Gabriel Cristóver Pérez/KUT

From Texas Standard:

Harvard College is facing a major discrimination suit, alleging that its system of considering race as a factor in making admission decisions has systematically excluded some Asian-American applicants in order to hold slots open for students of other races. In 2016, the Supreme Court sided with the University of Texas when a white woman claimed she was denied admission on the basis of race. That case, Fisher v. The University of Texas at Austin, reaffirmed that race *could be used as one factor among many in college admissions." In recent years, that's been the official position of the U.S. Department of Education and the Justice Department.

But that's about to change.

The Trump administration has revoked Obama-era guidelines that supported the use of race as a factor in college admission. The guidelines were just that, and compliance was not mandatory.

Michael Olivas is the William B. Bates Distinguished Chair in Law at the University of Houston Law Center, and director of the Institute for Higher Education Law and Governance. He is the author of "Suing Alma Mater: Higher Education and the Courts." He says the administration's latest action fits a pattern.

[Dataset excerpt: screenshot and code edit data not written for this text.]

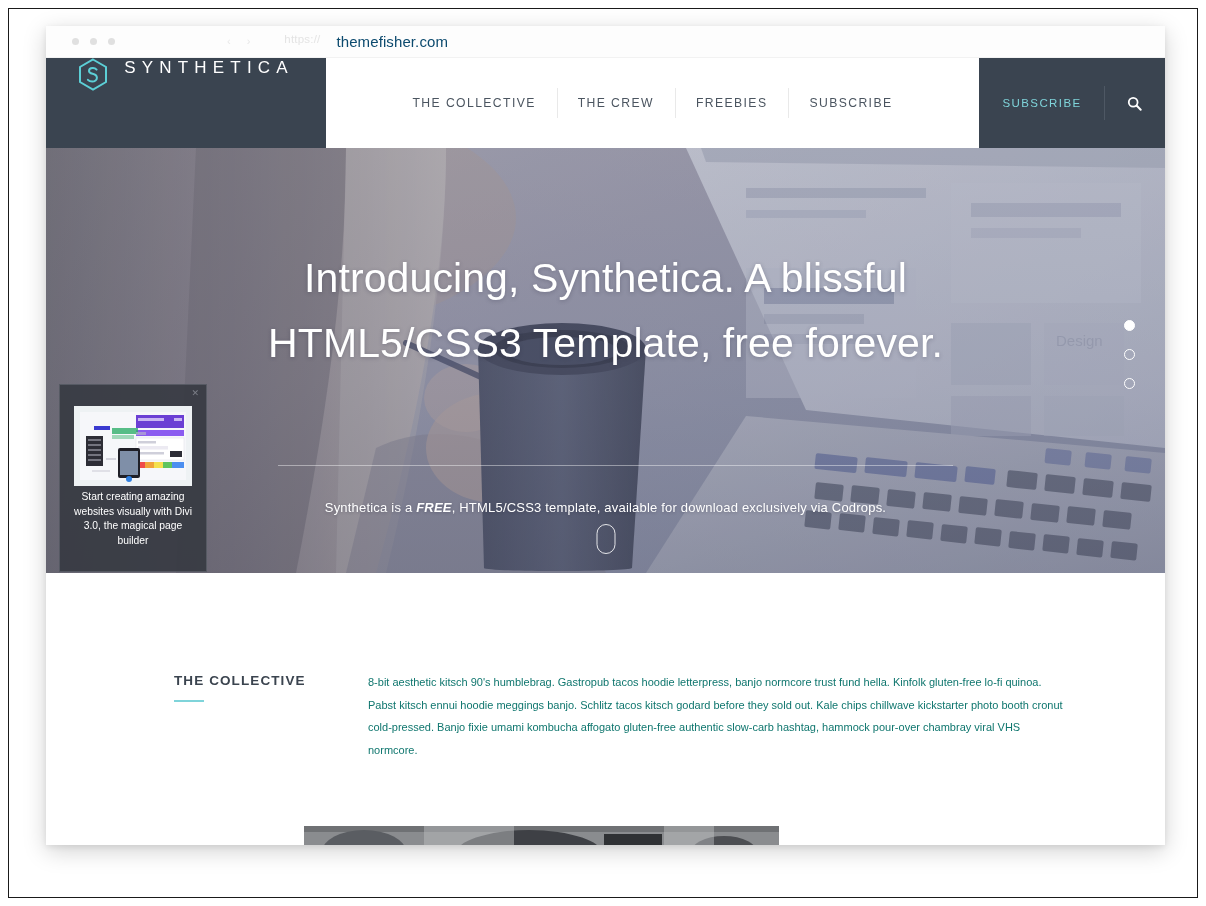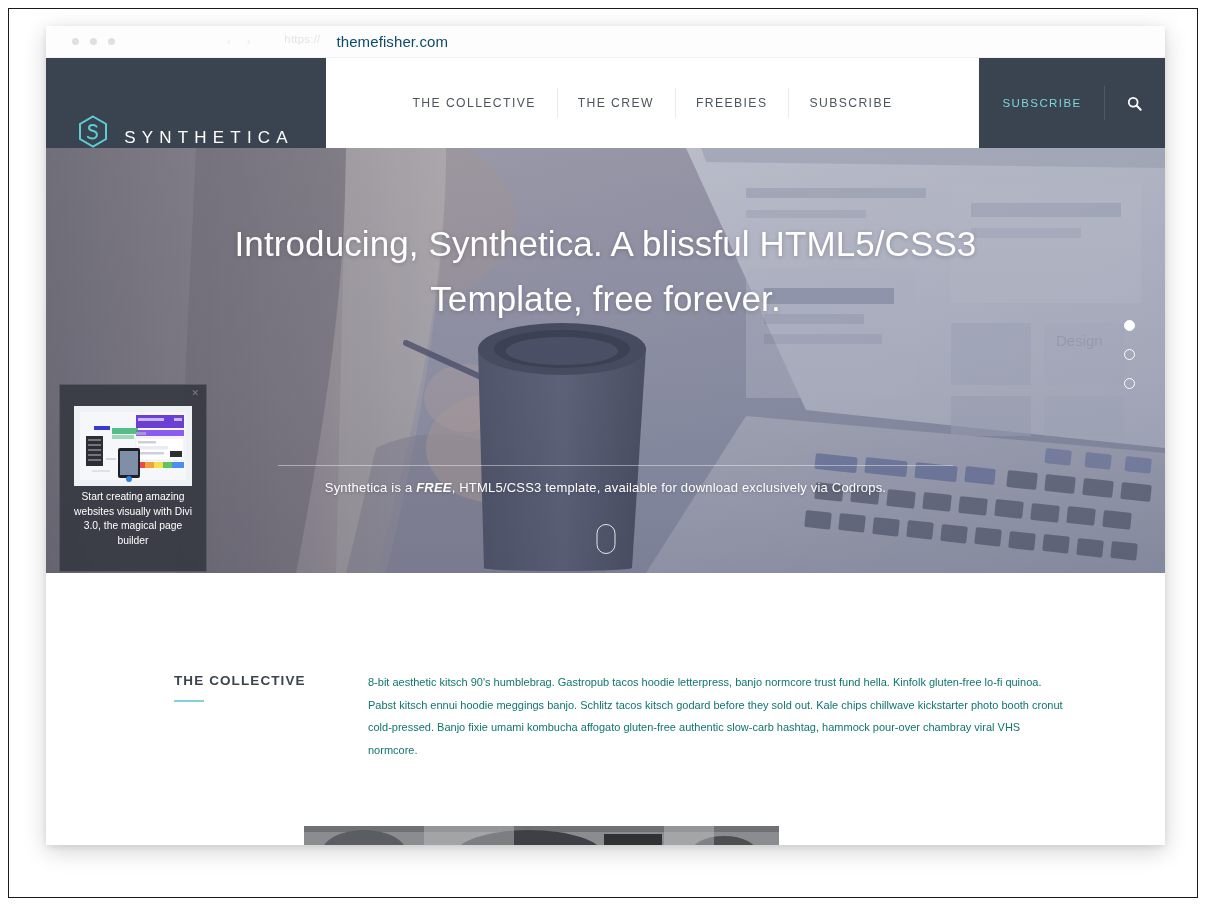--- a/index.html
+++ b/index.html
@@ -66,21 +66,21 @@
     position: relative;
     height: 90px;
     background: #ffffff;
     display: flex;
     align-items: stretch;
   }
   .logo-block {
     width: 280px;
     background: #3a4450;
     display: flex;
-    align-items: flex-end;
+    align-items: flex-start;
     justify-content: center;
     position: relative;
     gap: 16px;
   }
   .logo-block::after {
     content: "";
     position: absolute;
     left: 0; right: 0; bottom: -7px;
     height: 7px;
     background: #5fd8dd;
@@ -161,27 +161,28 @@
   .hero-content {
     position: absolute;
     left: 0; right: 0; top: 0; bottom: 0;
     display: flex;
     flex-direction: column;
     align-items: center;
     padding-top: 68px;
   }
   .hero-title {
     color: #ffffff;
-    font-size: 35px;
+    font-size: 41px;
     font-weight: 300;
     line-height: 1.58;
     text-align: center;
     max-width: 830px;
     letter-spacing: 0.1px;
     text-shadow: 0 1px 4px rgba(40,40,60,0.28);
+    margin-top: 30px;
   }
   .hero-btn {
     margin-top: 33px;
     background: #6feaf0;
     color: #ffffff;
     border: none;
     font-family: inherit;
     font-size: 11.5px;
     letter-spacing: 1.6px;
     padding: 17px 29px;
@@ -189,21 +190,21 @@
   }
   .hero-divider {
     position: absolute;
     left: 232px; right: 212px;
     top: 317px;
     height: 1px;
     background: rgba(255,255,255,0.42);
   }
   .hero-sub {
     position: absolute;
-    top: 332px;
+    top: 352px;
     left: 0; right: 0;
     text-align: center;
     color: #ffffff;
     font-size: 13px;
     letter-spacing: 0.2px;
     text-shadow: 0 1px 3px rgba(40,40,60,0.3);
   }
   .hero-sub b { font-weight: 700; font-style: italic; }
 
   .scroll-mouse {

"What it does is continue the Trump administration's policy of 'anything that's Obama-related has just got to be bad,'" Olivas says. "There is nothing material that has occurred, including this much-touted case at Harvard, that makes any difference in the political stance."

Olivas says the Obama guidance on race-based admissions was carefully arrived-at, and nuanced. He points out that the current Harvard case hasn't been decided – it's currently in the discovery stage.

The University of Texas said after the Trump administration's action, that it would not be changing its current admissions' policies.

Olivas says he doubts that other colleges will change current admission policies in response to the administration's guidance rollback, because college enrollments are down, and institutions need to attract as many students as they can.

"I think that the issue of affirmative action is well-established,  – it has been since 1977 – and there's nothing that has occurred that makes any difference right now," he says.